What is being asked:
Please repeat the lines below exactly. Begin with the line containing "0: (739, 396)" and go on through the line containing "43: (266, 132)".

(Stored data entries)
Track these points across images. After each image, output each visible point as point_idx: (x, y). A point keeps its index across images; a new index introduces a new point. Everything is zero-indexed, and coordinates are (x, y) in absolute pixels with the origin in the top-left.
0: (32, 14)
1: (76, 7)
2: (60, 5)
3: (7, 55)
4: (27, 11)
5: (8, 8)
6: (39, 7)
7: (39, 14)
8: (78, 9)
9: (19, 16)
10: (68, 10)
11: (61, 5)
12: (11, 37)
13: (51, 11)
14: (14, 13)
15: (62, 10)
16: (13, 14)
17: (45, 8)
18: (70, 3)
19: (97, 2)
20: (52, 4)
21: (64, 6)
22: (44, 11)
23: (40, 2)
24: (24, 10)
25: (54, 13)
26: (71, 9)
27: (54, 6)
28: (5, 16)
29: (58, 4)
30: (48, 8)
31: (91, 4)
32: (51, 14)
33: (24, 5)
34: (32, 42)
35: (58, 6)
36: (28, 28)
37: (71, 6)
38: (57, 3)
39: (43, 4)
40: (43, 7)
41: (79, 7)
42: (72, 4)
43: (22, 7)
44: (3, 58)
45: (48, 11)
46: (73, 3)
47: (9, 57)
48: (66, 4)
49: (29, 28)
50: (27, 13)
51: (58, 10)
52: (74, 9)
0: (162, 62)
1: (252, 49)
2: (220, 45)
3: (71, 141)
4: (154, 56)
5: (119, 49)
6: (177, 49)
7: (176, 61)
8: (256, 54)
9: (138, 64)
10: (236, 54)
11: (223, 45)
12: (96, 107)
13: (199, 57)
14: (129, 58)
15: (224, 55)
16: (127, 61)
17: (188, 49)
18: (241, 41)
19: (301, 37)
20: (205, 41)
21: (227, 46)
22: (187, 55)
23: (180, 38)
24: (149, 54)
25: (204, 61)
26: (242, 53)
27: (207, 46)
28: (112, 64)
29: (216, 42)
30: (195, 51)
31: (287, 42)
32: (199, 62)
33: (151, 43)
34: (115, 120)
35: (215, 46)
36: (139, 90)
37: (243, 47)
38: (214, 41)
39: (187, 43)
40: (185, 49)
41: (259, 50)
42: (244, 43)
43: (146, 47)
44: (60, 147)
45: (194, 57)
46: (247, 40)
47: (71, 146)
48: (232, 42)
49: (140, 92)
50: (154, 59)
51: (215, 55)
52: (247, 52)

==

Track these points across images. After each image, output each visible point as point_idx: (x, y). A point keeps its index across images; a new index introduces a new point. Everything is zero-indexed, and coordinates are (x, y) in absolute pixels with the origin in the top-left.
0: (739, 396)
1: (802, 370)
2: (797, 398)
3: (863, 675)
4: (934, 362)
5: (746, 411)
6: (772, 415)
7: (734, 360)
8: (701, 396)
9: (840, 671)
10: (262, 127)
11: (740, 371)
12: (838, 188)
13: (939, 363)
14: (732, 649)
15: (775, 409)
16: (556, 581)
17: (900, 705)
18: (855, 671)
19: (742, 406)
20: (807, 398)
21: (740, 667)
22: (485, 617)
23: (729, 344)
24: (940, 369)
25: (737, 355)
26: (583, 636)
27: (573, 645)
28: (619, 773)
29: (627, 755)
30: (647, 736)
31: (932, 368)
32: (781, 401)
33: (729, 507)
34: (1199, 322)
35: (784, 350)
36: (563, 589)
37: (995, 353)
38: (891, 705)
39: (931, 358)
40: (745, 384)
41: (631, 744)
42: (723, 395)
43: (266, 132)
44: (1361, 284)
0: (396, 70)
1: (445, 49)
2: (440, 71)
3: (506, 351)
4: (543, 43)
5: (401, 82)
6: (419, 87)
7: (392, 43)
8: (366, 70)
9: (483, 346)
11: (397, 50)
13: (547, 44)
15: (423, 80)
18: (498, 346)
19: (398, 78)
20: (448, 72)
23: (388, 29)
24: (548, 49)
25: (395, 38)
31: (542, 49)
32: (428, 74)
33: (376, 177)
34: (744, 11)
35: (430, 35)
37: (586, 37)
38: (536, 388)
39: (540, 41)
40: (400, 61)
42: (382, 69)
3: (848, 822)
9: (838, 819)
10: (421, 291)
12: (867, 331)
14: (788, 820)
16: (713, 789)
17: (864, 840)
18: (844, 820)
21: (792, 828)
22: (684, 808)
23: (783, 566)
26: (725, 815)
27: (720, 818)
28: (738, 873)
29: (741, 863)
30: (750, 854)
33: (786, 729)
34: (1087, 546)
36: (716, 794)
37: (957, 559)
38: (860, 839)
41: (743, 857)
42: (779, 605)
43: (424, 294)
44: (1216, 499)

Solution to this problem:
0: (739, 396)
1: (802, 370)
2: (797, 398)
3: (863, 675)
4: (934, 362)
5: (746, 411)
6: (772, 415)
7: (734, 360)
8: (701, 396)
9: (840, 671)
10: (262, 127)
11: (740, 371)
12: (838, 188)
13: (939, 363)
14: (732, 649)
15: (775, 409)
16: (556, 581)
17: (900, 705)
18: (855, 671)
19: (742, 406)
20: (807, 398)
21: (740, 667)
22: (485, 617)
23: (729, 344)
24: (940, 369)
25: (737, 355)
26: (583, 636)
27: (573, 645)
28: (619, 773)
29: (627, 755)
30: (647, 736)
31: (932, 368)
32: (781, 401)
33: (729, 507)
34: (1199, 322)
35: (784, 350)
36: (563, 589)
37: (995, 353)
38: (891, 705)
39: (931, 358)
40: (745, 384)
41: (631, 744)
42: (723, 395)
43: (266, 132)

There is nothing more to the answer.